**Attività A**
Riporta il testo sul blog di Febal Cucine compreso tra "Questo mese ha" e "senza apparire laconici.", estremi inclusi, rinominando "wordpress.com" in "blogger.com".
**Attività B**
Scrivi, per favore, il seguito del testo sul blog di Febal Cucine a partire dal punto in cui si interrompe.

**Estratto della fonte**
---*---
Questo mese ha visto la luce un altro corporate blog italiano: si chiama “Chiacchiere in cucina” ed è la voce nella blogosfera del Gruppo Febal Cucine. Ringrazio il lettore che me lo ha segnalato e passo subito all’analisi:
1) Anche qui, come altrove, è corretta la scelta di usare una piattaforma commerciale per il blogging testata ed affidabile come wordpress.com. Le funzionalità abbondano e le questioni più tecniche sono, per la maggior parte, problema altrui.
2) La grafica, strutturata su quattro colonne, è intrigante al primo approccio ma – almeno per quanto mi riguarda – alla lunga confonde e stanca un po’. Interessente l’effetto collaterale: una colonna di post così stretta richiede meno testo per essere riempita e consente di essere brevi ma significativi senza apparire laconici.
---*---
**Dati forniti**
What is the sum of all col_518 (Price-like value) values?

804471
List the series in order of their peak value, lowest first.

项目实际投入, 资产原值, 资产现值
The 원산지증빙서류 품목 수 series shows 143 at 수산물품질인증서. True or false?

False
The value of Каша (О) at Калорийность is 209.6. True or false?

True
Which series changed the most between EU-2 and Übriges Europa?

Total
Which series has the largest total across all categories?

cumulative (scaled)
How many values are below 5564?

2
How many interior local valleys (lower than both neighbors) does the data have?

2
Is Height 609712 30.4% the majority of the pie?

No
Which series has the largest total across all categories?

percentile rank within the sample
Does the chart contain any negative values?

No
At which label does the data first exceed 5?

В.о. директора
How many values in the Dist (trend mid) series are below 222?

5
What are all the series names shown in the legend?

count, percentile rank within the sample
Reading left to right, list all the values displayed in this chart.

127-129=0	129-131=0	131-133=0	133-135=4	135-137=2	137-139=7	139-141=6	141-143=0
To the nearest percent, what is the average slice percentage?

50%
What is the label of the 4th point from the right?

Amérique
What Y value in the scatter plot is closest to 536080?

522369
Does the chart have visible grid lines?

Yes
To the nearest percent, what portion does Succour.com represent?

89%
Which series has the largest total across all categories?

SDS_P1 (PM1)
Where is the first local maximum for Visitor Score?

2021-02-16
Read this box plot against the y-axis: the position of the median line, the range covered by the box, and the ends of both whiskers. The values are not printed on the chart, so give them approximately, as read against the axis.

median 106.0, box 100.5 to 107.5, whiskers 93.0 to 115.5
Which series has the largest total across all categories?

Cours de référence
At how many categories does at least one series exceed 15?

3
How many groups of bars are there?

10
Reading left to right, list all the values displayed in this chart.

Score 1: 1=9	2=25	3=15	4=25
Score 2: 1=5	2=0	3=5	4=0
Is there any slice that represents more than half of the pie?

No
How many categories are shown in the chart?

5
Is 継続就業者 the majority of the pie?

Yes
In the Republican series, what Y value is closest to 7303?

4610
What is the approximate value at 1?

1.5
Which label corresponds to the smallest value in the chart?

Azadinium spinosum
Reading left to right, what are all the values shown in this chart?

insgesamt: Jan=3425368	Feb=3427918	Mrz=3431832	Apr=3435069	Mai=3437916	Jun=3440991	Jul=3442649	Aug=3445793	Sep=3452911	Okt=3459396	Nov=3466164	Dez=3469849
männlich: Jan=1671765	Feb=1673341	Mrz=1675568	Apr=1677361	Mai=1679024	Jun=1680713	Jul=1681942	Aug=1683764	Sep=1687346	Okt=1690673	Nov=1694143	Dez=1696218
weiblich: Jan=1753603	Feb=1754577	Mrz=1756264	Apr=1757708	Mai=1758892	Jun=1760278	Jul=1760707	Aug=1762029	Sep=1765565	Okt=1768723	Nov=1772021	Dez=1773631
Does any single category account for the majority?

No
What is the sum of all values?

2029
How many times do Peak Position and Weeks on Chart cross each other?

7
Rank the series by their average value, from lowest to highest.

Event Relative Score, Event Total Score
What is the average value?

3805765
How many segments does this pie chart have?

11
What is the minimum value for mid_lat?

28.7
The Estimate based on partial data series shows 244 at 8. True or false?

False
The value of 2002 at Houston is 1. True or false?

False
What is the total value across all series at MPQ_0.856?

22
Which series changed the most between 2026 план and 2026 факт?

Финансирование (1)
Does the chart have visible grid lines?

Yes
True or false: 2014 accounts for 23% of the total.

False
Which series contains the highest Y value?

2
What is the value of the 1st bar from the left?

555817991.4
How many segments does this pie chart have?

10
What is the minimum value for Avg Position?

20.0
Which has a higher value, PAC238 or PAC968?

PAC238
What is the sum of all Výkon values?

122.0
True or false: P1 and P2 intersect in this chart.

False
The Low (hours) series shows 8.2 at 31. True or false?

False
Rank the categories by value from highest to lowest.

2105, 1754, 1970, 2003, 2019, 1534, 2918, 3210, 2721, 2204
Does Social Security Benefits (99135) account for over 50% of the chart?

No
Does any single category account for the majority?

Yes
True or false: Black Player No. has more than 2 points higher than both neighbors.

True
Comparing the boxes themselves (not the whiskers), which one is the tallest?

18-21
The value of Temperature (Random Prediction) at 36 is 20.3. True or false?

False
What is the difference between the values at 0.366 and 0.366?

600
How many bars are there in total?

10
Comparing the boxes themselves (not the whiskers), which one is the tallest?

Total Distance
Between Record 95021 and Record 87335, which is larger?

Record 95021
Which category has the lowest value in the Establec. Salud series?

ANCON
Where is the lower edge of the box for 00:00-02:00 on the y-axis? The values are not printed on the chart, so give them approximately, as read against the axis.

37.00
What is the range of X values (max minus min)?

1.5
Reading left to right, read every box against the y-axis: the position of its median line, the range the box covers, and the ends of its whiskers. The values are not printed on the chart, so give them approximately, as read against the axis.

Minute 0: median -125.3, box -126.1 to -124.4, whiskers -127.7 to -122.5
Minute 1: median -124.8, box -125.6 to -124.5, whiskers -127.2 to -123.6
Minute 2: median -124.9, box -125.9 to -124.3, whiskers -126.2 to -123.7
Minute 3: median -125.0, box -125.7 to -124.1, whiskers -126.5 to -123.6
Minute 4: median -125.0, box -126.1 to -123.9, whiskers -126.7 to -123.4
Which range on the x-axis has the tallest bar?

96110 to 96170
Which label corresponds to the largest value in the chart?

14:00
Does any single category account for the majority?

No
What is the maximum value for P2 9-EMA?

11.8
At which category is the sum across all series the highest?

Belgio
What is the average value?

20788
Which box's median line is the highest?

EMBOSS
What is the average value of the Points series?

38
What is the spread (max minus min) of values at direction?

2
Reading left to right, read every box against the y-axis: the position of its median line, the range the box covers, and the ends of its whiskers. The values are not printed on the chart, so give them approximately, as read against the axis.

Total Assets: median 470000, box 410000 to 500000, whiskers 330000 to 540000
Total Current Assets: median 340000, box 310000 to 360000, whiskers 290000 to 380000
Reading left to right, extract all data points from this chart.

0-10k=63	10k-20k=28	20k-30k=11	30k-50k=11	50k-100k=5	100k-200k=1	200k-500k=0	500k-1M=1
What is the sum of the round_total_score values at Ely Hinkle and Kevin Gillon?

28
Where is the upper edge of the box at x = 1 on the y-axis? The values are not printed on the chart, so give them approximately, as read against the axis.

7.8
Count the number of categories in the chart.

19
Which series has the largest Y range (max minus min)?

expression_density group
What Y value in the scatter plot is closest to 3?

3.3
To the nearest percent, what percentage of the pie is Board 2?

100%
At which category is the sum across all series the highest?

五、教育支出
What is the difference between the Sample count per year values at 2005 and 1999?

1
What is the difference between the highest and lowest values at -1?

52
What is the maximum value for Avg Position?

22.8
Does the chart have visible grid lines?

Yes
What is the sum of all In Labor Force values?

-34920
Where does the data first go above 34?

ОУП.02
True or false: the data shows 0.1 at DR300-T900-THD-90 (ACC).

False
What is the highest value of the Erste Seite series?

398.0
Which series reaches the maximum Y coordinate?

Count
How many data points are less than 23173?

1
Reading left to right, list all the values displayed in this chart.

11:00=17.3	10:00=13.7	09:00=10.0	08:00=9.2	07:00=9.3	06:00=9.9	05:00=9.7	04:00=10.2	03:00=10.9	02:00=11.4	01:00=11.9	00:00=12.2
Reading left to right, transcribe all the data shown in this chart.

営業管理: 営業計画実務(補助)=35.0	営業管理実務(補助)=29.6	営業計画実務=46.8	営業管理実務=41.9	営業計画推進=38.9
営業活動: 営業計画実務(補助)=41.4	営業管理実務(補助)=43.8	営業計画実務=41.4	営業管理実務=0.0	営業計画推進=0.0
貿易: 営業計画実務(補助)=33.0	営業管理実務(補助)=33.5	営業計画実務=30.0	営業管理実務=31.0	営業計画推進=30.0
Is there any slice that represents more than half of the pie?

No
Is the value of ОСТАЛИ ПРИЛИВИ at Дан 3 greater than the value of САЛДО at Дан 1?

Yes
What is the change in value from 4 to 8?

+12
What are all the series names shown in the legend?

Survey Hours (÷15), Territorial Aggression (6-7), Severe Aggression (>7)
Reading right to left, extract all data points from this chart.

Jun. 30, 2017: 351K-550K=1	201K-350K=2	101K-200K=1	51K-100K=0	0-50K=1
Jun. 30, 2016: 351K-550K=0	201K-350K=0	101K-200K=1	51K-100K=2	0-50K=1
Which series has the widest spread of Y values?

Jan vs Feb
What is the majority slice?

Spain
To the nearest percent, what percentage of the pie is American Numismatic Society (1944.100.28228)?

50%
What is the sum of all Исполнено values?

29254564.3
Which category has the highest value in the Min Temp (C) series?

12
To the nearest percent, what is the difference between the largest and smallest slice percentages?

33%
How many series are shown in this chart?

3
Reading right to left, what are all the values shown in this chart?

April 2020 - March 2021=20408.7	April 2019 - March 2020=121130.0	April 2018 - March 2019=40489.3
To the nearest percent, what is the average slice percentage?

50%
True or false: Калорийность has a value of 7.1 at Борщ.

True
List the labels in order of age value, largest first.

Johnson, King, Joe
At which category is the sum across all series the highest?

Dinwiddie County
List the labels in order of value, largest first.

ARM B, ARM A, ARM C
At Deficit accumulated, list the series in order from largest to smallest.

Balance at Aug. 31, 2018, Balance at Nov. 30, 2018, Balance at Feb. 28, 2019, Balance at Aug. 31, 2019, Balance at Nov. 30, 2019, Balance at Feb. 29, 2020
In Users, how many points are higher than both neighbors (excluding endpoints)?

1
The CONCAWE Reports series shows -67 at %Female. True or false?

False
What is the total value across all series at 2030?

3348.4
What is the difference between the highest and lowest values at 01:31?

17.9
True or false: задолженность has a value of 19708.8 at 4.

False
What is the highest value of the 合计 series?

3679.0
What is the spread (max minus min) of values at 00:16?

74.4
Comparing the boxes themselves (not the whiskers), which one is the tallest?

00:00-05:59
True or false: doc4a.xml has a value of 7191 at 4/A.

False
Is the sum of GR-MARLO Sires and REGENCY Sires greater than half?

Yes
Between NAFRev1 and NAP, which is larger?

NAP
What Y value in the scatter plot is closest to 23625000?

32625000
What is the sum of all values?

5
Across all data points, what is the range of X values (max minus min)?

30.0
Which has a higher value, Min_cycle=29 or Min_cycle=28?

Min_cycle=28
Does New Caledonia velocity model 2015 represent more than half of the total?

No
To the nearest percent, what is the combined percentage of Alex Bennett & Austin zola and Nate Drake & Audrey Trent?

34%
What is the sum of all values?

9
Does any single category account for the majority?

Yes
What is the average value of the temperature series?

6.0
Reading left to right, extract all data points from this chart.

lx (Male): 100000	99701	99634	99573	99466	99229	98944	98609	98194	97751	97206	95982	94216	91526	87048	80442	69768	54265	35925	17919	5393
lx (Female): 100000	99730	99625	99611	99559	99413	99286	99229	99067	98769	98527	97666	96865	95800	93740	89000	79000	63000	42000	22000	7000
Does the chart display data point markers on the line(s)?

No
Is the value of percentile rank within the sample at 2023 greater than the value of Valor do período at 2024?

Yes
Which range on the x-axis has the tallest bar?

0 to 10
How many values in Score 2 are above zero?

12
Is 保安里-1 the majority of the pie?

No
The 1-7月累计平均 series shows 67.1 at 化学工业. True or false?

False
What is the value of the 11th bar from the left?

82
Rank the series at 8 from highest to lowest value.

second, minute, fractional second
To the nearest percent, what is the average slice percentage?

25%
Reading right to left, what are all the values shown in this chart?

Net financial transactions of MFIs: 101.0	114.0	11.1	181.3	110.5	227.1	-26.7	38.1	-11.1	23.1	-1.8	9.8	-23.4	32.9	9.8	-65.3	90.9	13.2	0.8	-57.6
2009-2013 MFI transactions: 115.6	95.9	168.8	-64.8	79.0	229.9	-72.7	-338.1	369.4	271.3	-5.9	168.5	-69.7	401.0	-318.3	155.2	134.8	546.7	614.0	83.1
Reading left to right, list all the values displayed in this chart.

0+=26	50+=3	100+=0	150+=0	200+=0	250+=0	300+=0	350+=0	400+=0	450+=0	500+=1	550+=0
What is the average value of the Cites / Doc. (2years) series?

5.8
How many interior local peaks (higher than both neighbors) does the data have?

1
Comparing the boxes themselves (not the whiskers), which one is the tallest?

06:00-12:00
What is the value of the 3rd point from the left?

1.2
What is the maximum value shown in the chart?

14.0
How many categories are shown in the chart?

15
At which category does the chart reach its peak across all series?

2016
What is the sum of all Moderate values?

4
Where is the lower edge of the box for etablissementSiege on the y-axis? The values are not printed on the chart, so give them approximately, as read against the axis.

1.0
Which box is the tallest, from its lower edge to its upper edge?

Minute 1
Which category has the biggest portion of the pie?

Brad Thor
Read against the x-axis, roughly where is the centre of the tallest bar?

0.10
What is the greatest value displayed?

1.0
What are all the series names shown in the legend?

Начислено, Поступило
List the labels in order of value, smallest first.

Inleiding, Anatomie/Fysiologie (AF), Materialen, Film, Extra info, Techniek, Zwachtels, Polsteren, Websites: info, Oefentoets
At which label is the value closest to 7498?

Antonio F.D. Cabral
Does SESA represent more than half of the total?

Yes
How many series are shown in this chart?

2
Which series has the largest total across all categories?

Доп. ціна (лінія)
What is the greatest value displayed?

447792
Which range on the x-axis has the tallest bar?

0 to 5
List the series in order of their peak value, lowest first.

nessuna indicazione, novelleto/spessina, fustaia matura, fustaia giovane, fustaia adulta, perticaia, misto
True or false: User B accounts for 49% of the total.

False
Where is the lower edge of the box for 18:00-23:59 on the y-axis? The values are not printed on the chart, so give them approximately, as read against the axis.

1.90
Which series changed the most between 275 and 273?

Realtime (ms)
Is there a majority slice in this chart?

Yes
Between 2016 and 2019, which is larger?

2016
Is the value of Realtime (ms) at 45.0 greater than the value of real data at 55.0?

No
---*---
**Risultato A**
Questo mese ha visto la luce un altro corporate blog italiano: si chiama “Chiacchiere in cucina” ed è la voce nella blogosfera del Gruppo Febal Cucine. Ringrazio il lettore che me lo ha segnalato e passo subito all’analisi:
1) Anche qui, come altrove, è corretta la scelta di usare una piattaforma commerciale per il blogging testata ed affidabile come blogger.com. Le funzionalità abbondano e le questioni più tecniche sono, per la maggior parte, problema altrui.
2) La grafica, strutturata su quattro colonne, è intrigante al primo approccio ma – almeno per quanto mi riguarda – alla lunga confonde e stanca un po’. Interessente l’effetto collaterale: una colonna di post così stretta richiede meno testo per essere riempita e consente di essere brevi ma significativi senza apparire laconici.

**Risultato B**
3) Gli autori sulla carta sono cinque e, correttamente, si presentano uno ad uno. A mio giudizio c’è un po’ troppo marketing nelle loro competenze, ma leggendo i post mi sembra che per il momento questo “aspetto” emerga poco. Trattandosi di un blog, è un bene. Il tono è colloquiale e non manca qualche commento. Trovo tuttavia sbagliato non firmare i post: se leggo un testo non mi interessa conoscere tutti i nomi degli autori, voglio sapere con chi sto conversando direttamente. Altrimenti non commento.
4) La policy è buona. Brevissima e abbastanza chiara, viene chiusa con una velata minaccia non priva di ironia: “Chi dovesse dimenticare queste semplici norme potrebbe non vedere pubblicato il suo intervento”.
Insomma, c’è da lavorare ma siamo sulla buona strada.